Tik Tok Driving Trends For The Food Industry

October 26, 2021

For the most of us over the age of about 30 Tik Tok seems completely alien, you take short videos of yourself doing usually pretty stupid things to the sound of music.

But wait…. There’s more, you can also watch cats do stupid things.

No wait, there’s even more…For all the big foodies out there, Tik Tok is the place to be if you want to stay in the loop of the most up to date food trends, that all the cool kids are talking about.


What is Tik Tok Really? And Who Is on There?

At its most basic form, Tik Tok is a social media platform that focuses on allowing its users to create, share and discover short form video content. It really serves as creative space for users to create content that can quickly become a viral trend.

The user base is largely filled with Gen Z (16–24 year olds) although this is starting to change, as older generations start too jump on the platform too.

With around 1bn active users worldwide, and Ofcom stating the UK user base rose to 12.9m in April of 2021, it really is a powerhouse of a platform that has taken the social media world by storm. Just like how Instagram drove food trends through people posting pictures of their food, Tik Tok is doing the same through short form video content.

Basically, if you are a creative marketing individual, working in the FMCG industry, then Tik Tok is your wet dream.

How is Tik Tok Driving Food Trends?

Well although it has been going since the start, the lockdown has really been the key driver, as more of us were confined to being at home, home cooking became more popular.

Anyone remember the Dalgona coffee trend in 2020, for those missing that extra special iced coffee they used to buy before lockdown?

Well, it’s User Generated Content (UGC) like this that drives any kind of social media trend, and this trend alone saw a 1,700% increase in searches according to Google Trends, and 5000% on YouTube, making it the most searched coffee on the internet….be interesting to see what instant coffee sales looked like during that time.

Also according to the Grocery Gazette, a Waitrose report attributed Pesto sales doubling in May to a Tik Tok food hack trend of someone frying an egg in pesto, that drove over 12m views.

While Ocean Spray saw an 11% increase in sales of Cran-Raspberry and a 3% increase across the whole business, after Nathan Apodaca posted a video of him skateboarding while drinking it to the Fleetwood Mac song “Dreams”.

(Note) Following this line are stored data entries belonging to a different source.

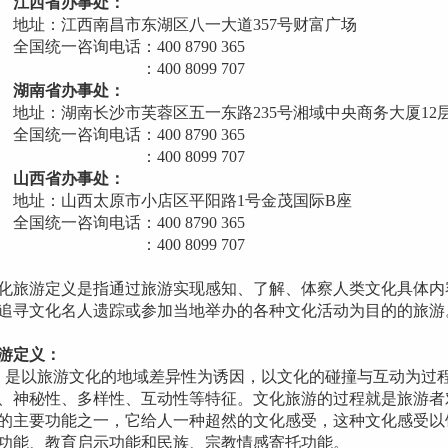
省办事处：
：江西南昌市东湖区八一大道357号财富广场
一咨询电话：400 8790 365
00 8099 707
省办事处：
湖南长沙市芙蓉区五一东路235号湘域中央商务大厦12
一咨询电话：400 8790 365
00 8099 707
省办事处：
：山西太原市小店区平阳路1号金茂国际B座
一咨询电话：400 8790 365
00 8099 707
游定义是指通过旅游实现感知、了解、体察人类文化具体内
追寻文化名人遗踪或参加当地举办的各种文化活动为目的的旅游
游定义：
以旅游文化的地域差异性为诱因，以文化的碰撞与互动为过程
、神秘性、多样性、互动性等特征。文化旅游的过程就是旅游者
的主要功能之一，它给人一种超然的文化感受，这种文化感受以
功能、教育启示功能和民族、宗教情感寄托功能。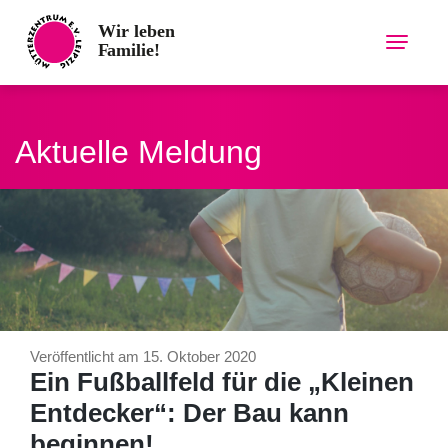
Skip
to
content
Aktuelle Meldung
Veröffentlicht am 15. Oktober 2020
Ein Fußballfeld für die „Kleinen
Entdecker“: Der Bau kann
beginnen!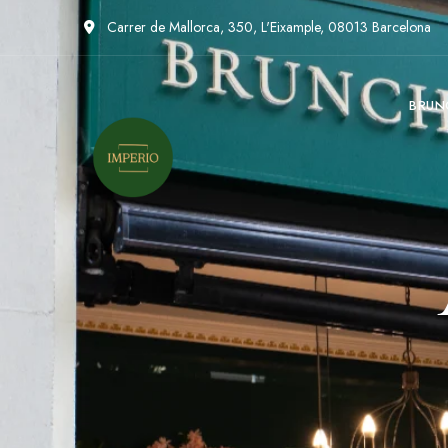
Carrer de Mallorca, 350, L'Eixample, 08013 Barcelona
BRUN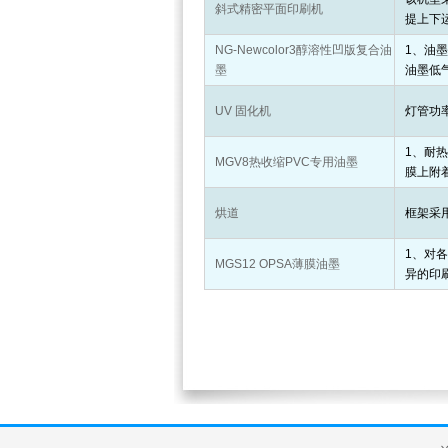
斜式精密平面印刷机
提上下
NG-Newcolor3醇溶性凹版复合油
1、油
墨
油墨低
UV 固化机
灯管功
1、耐
MGV8热收缩PVC专用油墨
膜上附
烘道
框架采
1、对各
MGS12 OPSA薄膜油墨
异的印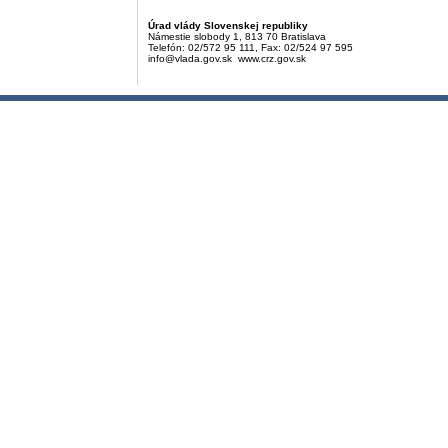
Úrad vlády Slovenskej republiky
Námestie slobody 1, 813 70 Bratislava
Telefón: 02/572 95 111, Fax: 02/524 97 595
info@vlada.gov.sk www.crz.gov.sk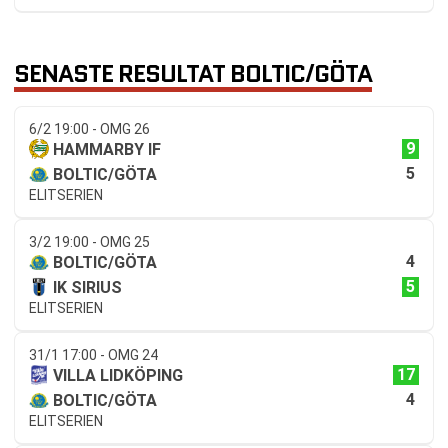
SENASTE RESULTAT BOLTIC/GÖTA
6/2 19:00 - OMG 26
9
HAMMARBY IF
5
BOLTIC/GÖTA
ELITSERIEN
3/2 19:00 - OMG 25
4
BOLTIC/GÖTA
5
IK SIRIUS
ELITSERIEN
31/1 17:00 - OMG 24
17
VILLA LIDKÖPING
4
BOLTIC/GÖTA
ELITSERIEN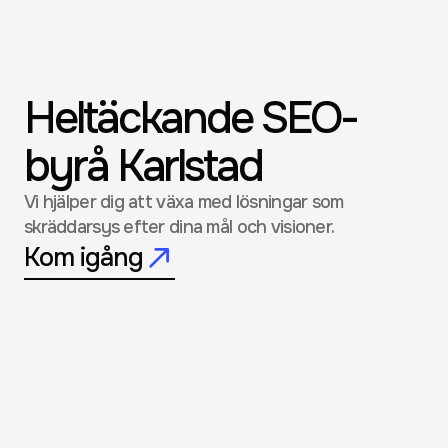
Heltäckande SEO-
byrå Karlstad
Vi hjälper dig att växa med lösningar som 
skräddarsys efter dina mål och visioner.
Kom igång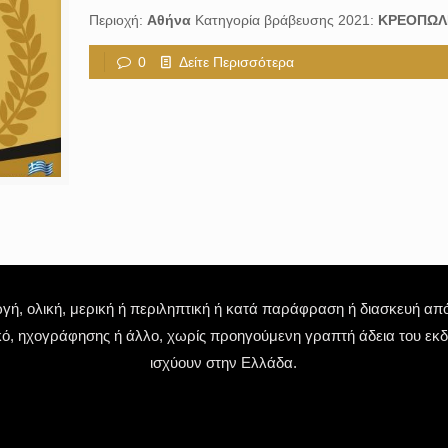
Περιοχή:
Αθήνα
Κατηγορία βράβευσης 2021:
ΚΡΕΟΠΩΛ
0
Δείτε Περισσότερα
 ολική, μερική ή περιληπτική ή κατά παράφραση ή διασκευή απόδ
κό, ηχογράφησης ή άλλο, χωρίς προηγούμενη γραπτή άδεια του εκδό
ισχύουν στην Ελλάδα.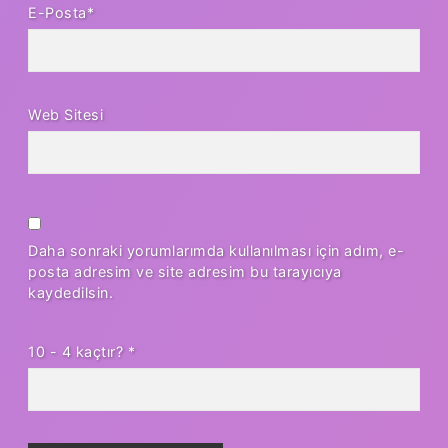
E-Posta*
Web Sitesi
Daha sonraki yorumlarımda kullanılması için adım, e-
posta adresim ve site adresim bu tarayıcıya
kaydedilsin.
10 - 4 kaçtır?
*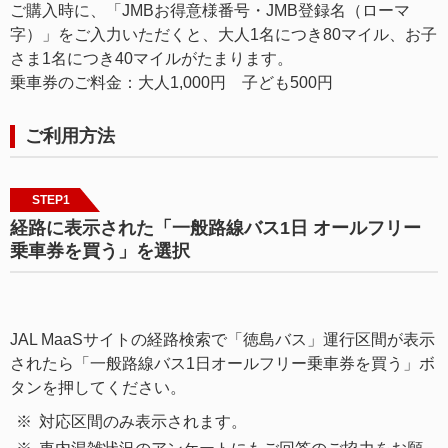
ご購入時に、「JMBお得意様番号・JMB登録名（ローマ
字）」をご入力いただくと、大人1名につき80マイル、お子
さま1名につき40マイルがたまります。
乗車券のご料金：大人1,000円 子ども500円
ご利用方法
STEP1
経路に表示された「一般路線バス1日 オールフリー
乗車券を買う」を選択
JAL MaaSサイトの経路検索で「徳島バス」運行区間が表示
されたら「一般路線バス1日オールフリー乗車券を買う」ボ
タンを押してください。
対応区間のみ表示されます。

However, perhaps one of the most inspiring success stories comes from Little Moons, the Japanese ice cream treats saw over 304m views on Tik Tok sparking an insane demand for the product which saw people queuing in the hundreds and a massive nationwide sell-out boosting sales by over 2000%!

There are tons of these kinds of food trends happening all the time over on Tik Tok, the hashtag #foodhacks alone has over 3.2bn views on it, and it’s probably a safe bet to say quite a few of these people are giving these hacks a go themselves, meaning they need to buy the products to try it…. You see where I am going with this right?

But how can a food brand get involved with this kind of marketing?

How are Food brands capitalising on these trends?

The trick isn’t for food brands to just start pushing traditional adverts on the platform that link to this trend, oh no! Gen Z folk are not so easily swayed by the bright flashy lights and promises of riches that standard adverts bring to the table.

Instead bring on the Advertainment – brand content that is interesting to watch.

By utilising influencers, challenges, food hacks and other types of entertaining value driven content strategies that all ultimately aim at participation, a kind of ‘Simon Says’ copycat interaction.

This two-way communication allows food brands to not only drive sales, but also create vast communities of brand advocates who come back repeatedly, without feeling like they are being pressured to buy products.

Example – Chipotle

With over 1.3m followers, Chipotle knows how to do Tik Tok well.

They utilise a variety of different strategies within the Tik Tok platform that are super simple, but most of all give the users what they want, fun entertaining content that invites the user to join in.

They also are amazing at brand partnerships – Their super bowl challenge involving a whole host of influencers, saw them break engagement stats reaching 95m people and 2.5m engagements, and was far cheaper than paying for a 30sec commercial which costs around $5.6m!


To Conclude

Despite all these amazing stats, and how much more fun it is to create this type of content over blogs and guides and boring traditional adverts, so many brands are still not utilising the Tik tok platform and opportunities there, largely because so many brands just believe Tik tok doesn’t fit their audience or they don’t feel it matches their brand, but all the best marketers know, try it first then decide….but like really try it for at least 6 months.

At the end of the day, the proof is in the pudding and many food brands are killing it on Tik Tok, isn’t it time you did too.